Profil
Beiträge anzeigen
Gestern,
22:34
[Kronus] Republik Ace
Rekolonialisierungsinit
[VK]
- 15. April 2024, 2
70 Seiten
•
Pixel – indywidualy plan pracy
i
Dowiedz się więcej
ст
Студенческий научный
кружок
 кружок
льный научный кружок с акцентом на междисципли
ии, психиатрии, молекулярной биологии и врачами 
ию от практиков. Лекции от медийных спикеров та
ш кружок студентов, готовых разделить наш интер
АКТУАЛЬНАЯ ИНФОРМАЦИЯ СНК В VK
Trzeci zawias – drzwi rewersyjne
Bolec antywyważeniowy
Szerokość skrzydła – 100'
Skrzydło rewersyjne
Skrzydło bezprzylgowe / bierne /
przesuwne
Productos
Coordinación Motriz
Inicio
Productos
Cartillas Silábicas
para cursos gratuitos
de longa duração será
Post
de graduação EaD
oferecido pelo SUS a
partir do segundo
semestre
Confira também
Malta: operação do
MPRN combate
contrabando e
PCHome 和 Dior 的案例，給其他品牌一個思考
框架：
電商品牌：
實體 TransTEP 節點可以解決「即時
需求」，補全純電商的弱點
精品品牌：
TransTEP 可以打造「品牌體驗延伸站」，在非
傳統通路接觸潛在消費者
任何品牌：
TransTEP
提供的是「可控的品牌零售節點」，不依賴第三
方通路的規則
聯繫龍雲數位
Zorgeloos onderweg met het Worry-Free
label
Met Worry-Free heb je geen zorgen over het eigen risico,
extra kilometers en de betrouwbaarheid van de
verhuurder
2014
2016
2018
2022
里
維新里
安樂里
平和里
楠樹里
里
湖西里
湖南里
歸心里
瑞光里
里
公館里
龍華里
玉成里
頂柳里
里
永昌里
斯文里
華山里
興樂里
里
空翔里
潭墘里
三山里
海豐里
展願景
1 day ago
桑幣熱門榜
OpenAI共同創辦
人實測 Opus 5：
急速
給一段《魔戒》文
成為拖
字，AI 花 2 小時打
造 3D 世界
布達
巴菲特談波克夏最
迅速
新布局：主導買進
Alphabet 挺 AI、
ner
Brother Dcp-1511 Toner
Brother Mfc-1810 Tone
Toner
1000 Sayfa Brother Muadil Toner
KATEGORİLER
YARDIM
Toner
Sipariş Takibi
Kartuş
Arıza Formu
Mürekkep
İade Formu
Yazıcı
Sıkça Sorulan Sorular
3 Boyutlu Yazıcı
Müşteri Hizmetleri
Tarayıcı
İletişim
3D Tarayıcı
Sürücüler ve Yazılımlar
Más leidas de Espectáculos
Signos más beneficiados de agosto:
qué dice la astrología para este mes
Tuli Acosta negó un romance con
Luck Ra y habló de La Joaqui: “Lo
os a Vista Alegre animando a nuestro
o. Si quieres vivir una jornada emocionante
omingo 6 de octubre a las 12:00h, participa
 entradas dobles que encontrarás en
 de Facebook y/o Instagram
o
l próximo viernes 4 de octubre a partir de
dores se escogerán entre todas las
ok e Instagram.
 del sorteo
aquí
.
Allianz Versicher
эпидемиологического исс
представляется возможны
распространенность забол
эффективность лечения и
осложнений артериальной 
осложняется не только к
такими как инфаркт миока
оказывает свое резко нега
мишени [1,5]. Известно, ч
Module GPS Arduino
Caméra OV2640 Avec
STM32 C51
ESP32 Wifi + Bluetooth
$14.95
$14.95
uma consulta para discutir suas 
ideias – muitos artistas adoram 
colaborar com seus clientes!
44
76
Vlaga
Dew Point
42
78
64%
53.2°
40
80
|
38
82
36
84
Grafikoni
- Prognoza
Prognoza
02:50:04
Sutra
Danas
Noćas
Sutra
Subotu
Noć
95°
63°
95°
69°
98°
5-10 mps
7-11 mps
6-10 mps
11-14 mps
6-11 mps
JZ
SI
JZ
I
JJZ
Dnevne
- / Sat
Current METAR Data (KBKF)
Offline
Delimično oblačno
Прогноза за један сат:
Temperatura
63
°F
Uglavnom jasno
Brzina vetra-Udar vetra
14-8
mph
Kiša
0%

***

-- INSTRUCTIONS FOR THE TASK --
Reproduce every line of the records above verbatim, in their original order and line breaks.

-- SOLUTION FOR THIS PROBLEM --
Profil
Beiträge anzeigen
Gestern,
22:34
[Kronus] Republik Ace
Rekolonialisierungsinit
[VK]
- 15. April 2024, 2
70 Seiten
•
Pixel – indywidualy plan pracy
i
Dowiedz się więcej
ст
Студенческий научный
кружок
 кружок
льный научный кружок с акцентом на междисципли
ии, психиатрии, молекулярной биологии и врачами 
ию от практиков. Лекции от медийных спикеров та
ш кружок студентов, готовых разделить наш интер
АКТУАЛЬНАЯ ИНФОРМАЦИЯ СНК В VK
Trzeci zawias – drzwi rewersyjne
Bolec antywyważeniowy
Szerokość skrzydła – 100'
Skrzydło rewersyjne
Skrzydło bezprzylgowe / bierne /
przesuwne
Productos
Coordinación Motriz
Inicio
Productos
Cartillas Silábicas
para cursos gratuitos
de longa duração será
Post
de graduação EaD
oferecido pelo SUS a
partir do segundo
semestre
Confira também
Malta: operação do
MPRN combate
contrabando e
PCHome 和 Dior 的案例，給其他品牌一個思考
框架：
電商品牌：
實體 TransTEP 節點可以解決「即時
需求」，補全純電商的弱點
精品品牌：
TransTEP 可以打造「品牌體驗延伸站」，在非
傳統通路接觸潛在消費者
任何品牌：
TransTEP
提供的是「可控的品牌零售節點」，不依賴第三
方通路的規則
聯繫龍雲數位
Zorgeloos onderweg met het Worry-Free
label
Met Worry-Free heb je geen zorgen over het eigen risico,
extra kilometers en de betrouwbaarheid van de
verhuurder
2014
2016
2018
2022
里
維新里
安樂里
平和里
楠樹里
里
湖西里
湖南里
歸心里
瑞光里
里
公館里
龍華里
玉成里
頂柳里
里
永昌里
斯文里
華山里
興樂里
里
空翔里
潭墘里
三山里
海豐里
展願景
1 day ago
桑幣熱門榜
OpenAI共同創辦
人實測 Opus 5：
急速
給一段《魔戒》文
成為拖
字，AI 花 2 小時打
造 3D 世界
布達
巴菲特談波克夏最
迅速
新布局：主導買進
Alphabet 挺 AI、
ner
Brother Dcp-1511 Toner
Brother Mfc-1810 Tone
Toner
1000 Sayfa Brother Muadil Toner
KATEGORİLER
YARDIM
Toner
Sipariş Takibi
Kartuş
Arıza Formu
Mürekkep
İade Formu
Yazıcı
Sıkça Sorulan Sorular
3 Boyutlu Yazıcı
Müşteri Hizmetleri
Tarayıcı
İletişim
3D Tarayıcı
Sürücüler ve Yazılımlar
Más leidas de Espectáculos
Signos más beneficiados de agosto:
qué dice la astrología para este mes
Tuli Acosta negó un romance con
Luck Ra y habló de La Joaqui: “Lo
os a Vista Alegre animando a nuestro
o. Si quieres vivir una jornada emocionante
omingo 6 de octubre a las 12:00h, participa
 entradas dobles que encontrarás en
 de Facebook y/o Instagram
o
l próximo viernes 4 de octubre a partir de
dores se escogerán entre todas las
ok e Instagram.
 del sorteo
aquí
.
Allianz Versicher
эпидемиологического исс
представляется возможны
распространенность забол
эффективность лечения и
осложнений артериальной 
осложняется не только к
такими как инфаркт миока
оказывает свое резко нега
мишени [1,5]. Известно, ч
Module GPS Arduino
Caméra OV2640 Avec
STM32 C51
ESP32 Wifi + Bluetooth
$14.95
$14.95
uma consulta para discutir suas 
ideias – muitos artistas adoram 
colaborar com seus clientes!
44
76
Vlaga
Dew Point
42
78
64%
53.2°
40
80
|
38
82
36
84
Grafikoni
- Prognoza
Prognoza
02:50:04
Sutra
Danas
Noćas
Sutra
Subotu
Noć
95°
63°
95°
69°
98°
5-10 mps
7-11 mps
6-10 mps
11-14 mps
6-11 mps
JZ
SI
JZ
I
JJZ
Dnevne
- / Sat
Current METAR Data (KBKF)
Offline
Delimično oblačno
Прогноза за један сат:
Temperatura
63
°F
Uglavnom jasno
Brzina vetra-Udar vetra
14-8
mph
Kiša
0%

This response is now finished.